Dóceis, amigáveis, inofensivos, simpáticos e brincalhões. Essas são as características dos únicos mamíferos aquáticos herbívoros do mundo que vivem no mar e nos rios amazônicos. Mas eles correm sério risco de desaparecer. O peixe-boi, caçado desde o descobrimento do Brasil por causa do óleo, da pele e da carne, praticamente desapareceu da costa brasileira. No entanto, um projeto de conservação do animal no Norte e Nordeste do país, onde é encontrado, luta há 18 anos para preservar o animal em extinção.
O Projeto Peixe-Boi, com sede nacional no Centro Mamíferos Aquáticos (CMA)/Ibama, em Itamaracá, Pernambuco, cria e estuda o animal em cativeiro. Técnicos do projeto devolvem o mamífero ao seu habitat natural depois de tratado e recuperado, além de desenvolver programas de educação ambiental com as comunidades locais. “O programa de reintrodução de peixes-bois órfãos reabilitados em cativeiro é uma tentativa de reverter o grave status em que se encontra a espécie, criticamente ameaçada de extinção”, destaca o chefe do CMA, o oceanógrafo Régis Lima.
A principal causa de mortalidade hoje no litoral nordestino é o encalhe de filhotes recém-nascidos. As redes de pesca e a poluição ambiental também são sérias ameaças ao peixe-boi marinho. Ao se enganchar na rede, o animal não consegue subir à superfície para respirar e morre por asfixia. Como as baleias e os golfinhos, os peixes-boi têm que vir à superfície em intervalos de dois a cinco minutos para respirar. Já a poluição que atinge os manguezais destrói as plantas que nascem à beira d’água, sua principal fonte de alimentação.
Os peixes-bois são mamíferos aquáticos da Ordem Sirenia e tem sua origem há cerca de 45 milhões de anos. O Brasil possui duas das quatro espécies existentes no mundo: o peixe-boi marinho (Trichechus manatus) e o peixe-boi da Amazônia (Trichechus inunguis). O marinho habita a costa nordeste e norte, nos estados de Alagoas, Pernambuco, Paraíba, Rio Grande do Norte, Ceará, Piauí, Maranhão, Pará e Amapá. Enquanto que o amazônico só existe no rio Amazonas e seus afluentes.

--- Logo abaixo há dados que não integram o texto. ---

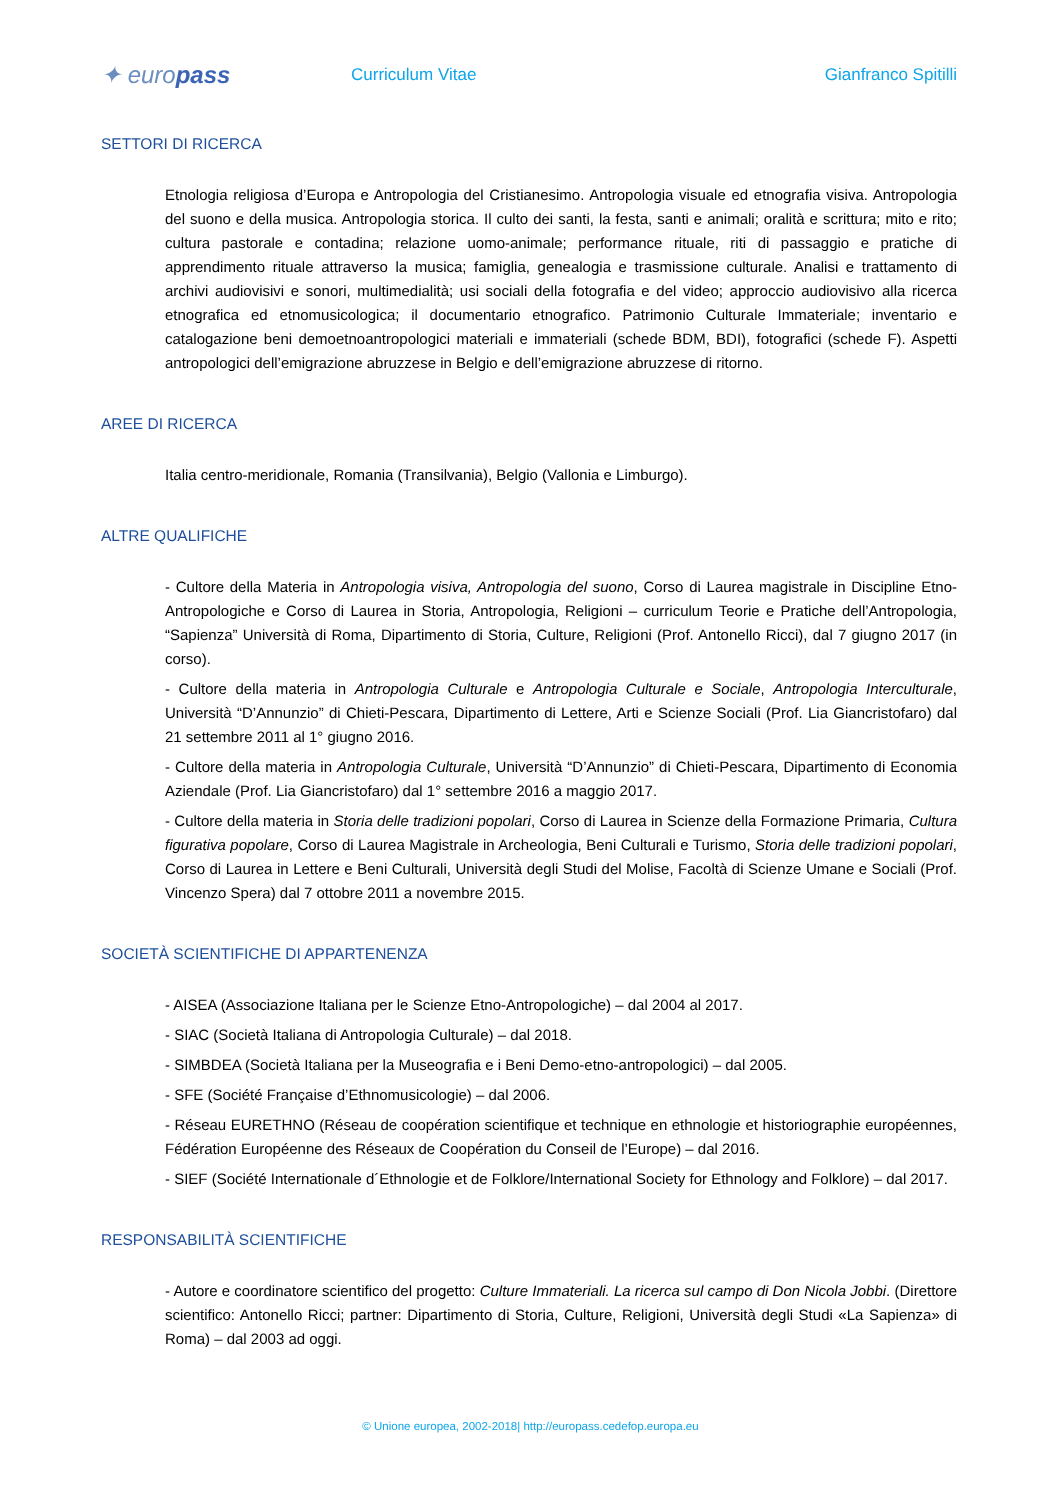✦ europass
Curriculum Vitae Gianfranco Spitilli
SETTORI DI RICERCA
Etnologia religiosa d’Europa e Antropologia del Cristianesimo. Antropologia visuale ed etnografia visiva. Antropologia del suono e della musica. Antropologia storica. Il culto dei santi, la festa, santi e animali; oralità e scrittura; mito e rito; cultura pastorale e contadina; relazione uomo-animale; performance rituale, riti di passaggio e pratiche di apprendimento rituale attraverso la musica; famiglia, genealogia e trasmissione culturale. Analisi e trattamento di archivi audiovisivi e sonori, multimedialità; usi sociali della fotografia e del video; approccio audiovisivo alla ricerca etnografica ed etnomusicologica; il documentario etnografico. Patrimonio Culturale Immateriale; inventario e catalogazione beni demoetnoantropologici materiali e immateriali (schede BDM, BDI), fotografici (schede F). Aspetti antropologici dell’emigrazione abruzzese in Belgio e dell’emigrazione abruzzese di ritorno.
AREE DI RICERCA
Italia centro-meridionale, Romania (Transilvania), Belgio (Vallonia e Limburgo).
ALTRE QUALIFICHE
- Cultore della Materia in Antropologia visiva, Antropologia del suono, Corso di Laurea magistrale in Discipline Etno-Antropologiche e Corso di Laurea in Storia, Antropologia, Religioni – curriculum Teorie e Pratiche dell’Antropologia, “Sapienza” Università di Roma, Dipartimento di Storia, Culture, Religioni (Prof. Antonello Ricci), dal 7 giugno 2017 (in corso).
- Cultore della materia in Antropologia Culturale e Antropologia Culturale e Sociale, Antropologia Interculturale, Università “D’Annunzio” di Chieti-Pescara, Dipartimento di Lettere, Arti e Scienze Sociali (Prof. Lia Giancristofaro) dal 21 settembre 2011 al 1° giugno 2016.
- Cultore della materia in Antropologia Culturale, Università “D’Annunzio” di Chieti-Pescara, Dipartimento di Economia Aziendale (Prof. Lia Giancristofaro) dal 1° settembre 2016 a maggio 2017.
- Cultore della materia in Storia delle tradizioni popolari, Corso di Laurea in Scienze della Formazione Primaria, Cultura figurativa popolare, Corso di Laurea Magistrale in Archeologia, Beni Culturali e Turismo, Storia delle tradizioni popolari, Corso di Laurea in Lettere e Beni Culturali, Università degli Studi del Molise, Facoltà di Scienze Umane e Sociali (Prof. Vincenzo Spera) dal 7 ottobre 2011 a novembre 2015.
SOCIETÀ SCIENTIFICHE DI APPARTENENZA
- AISEA (Associazione Italiana per le Scienze Etno-Antropologiche) – dal 2004 al 2017.
- SIAC (Società Italiana di Antropologia Culturale) – dal 2018.
- SIMBDEA (Società Italiana per la Museografia e i Beni Demo-etno-antropologici) – dal 2005.
- SFE (Société Française d’Ethnomusicologie) – dal 2006.
- Réseau EURETHNO (Réseau de coopération scientifique et technique en ethnologie et historiographie européennes, Fédération Européenne des Réseaux de Coopération du Conseil de l’Europe) – dal 2016.
- SIEF (Société Internationale d´Ethnologie et de Folklore/International Society for Ethnology and Folklore) – dal 2017.
RESPONSABILITÀ SCIENTIFICHE
- Autore e coordinatore scientifico del progetto: Culture Immateriali. La ricerca sul campo di Don Nicola Jobbi. (Direttore scientifico: Antonello Ricci; partner: Dipartimento di Storia, Culture, Religioni, Università degli Studi «La Sapienza» di Roma) – dal 2003 ad oggi.
© Unione europea, 2002-2018| http://europass.cedefop.europa.eu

A caça indiscriminada fez a espécie desaparecer nos estados do Espírito Santo, Bahia e Sergipe. Hoje a população no Brasil está estimada em 400 animais. Os peixes-bois alimentam-se de algas, mangue e capins. Vivem até 50 anos e possuem baixa taxa reprodutiva. A fêmea tem geralmente um filhote a cada três anos, sendo um ano de gestação e dois para amamentar. No Brasil, o peixe-boi é protegido desde 1967 pela lei de Proteção à Fauna. Matar um peixe-boi pode render até três anos de prisão.


Turismo de observação
Segundo o chefe do CMA, o primeiro passo do trabalho de preservação da espécie foi conscientizar os pescadores e as comunidades ribeirinhas, que se tornaram aliados do projeto e passaram a atuar como informantes da ocorrência de encalhes de filhotes. “A campanha de informação junto à população é fundamental para a preservação da espécie. Com uma sociedade informada, conquista-se sua participação e pode-se cobrar suas responsabilidades enquanto parte integrante de um ecossistema”, explica Lima.
O projeto tem apoio da Fundação Mamíferos Aquáticos, ONG responsável por capturar recursos não-governamentais para as pesquisas, e patrocínio da Petrobrás e da Fundação O Boticário. De acordo com Lima, o projeto vem buscando parcerias com setores ligados ao turismo para desenvolver o ecoturismo na região. “O turismo de observação de animais ameaçados de extinção é uma das atividades que mais crescem no mundo todo.” No caso do peixe-boi, esse turismo é chamado de manatee watching.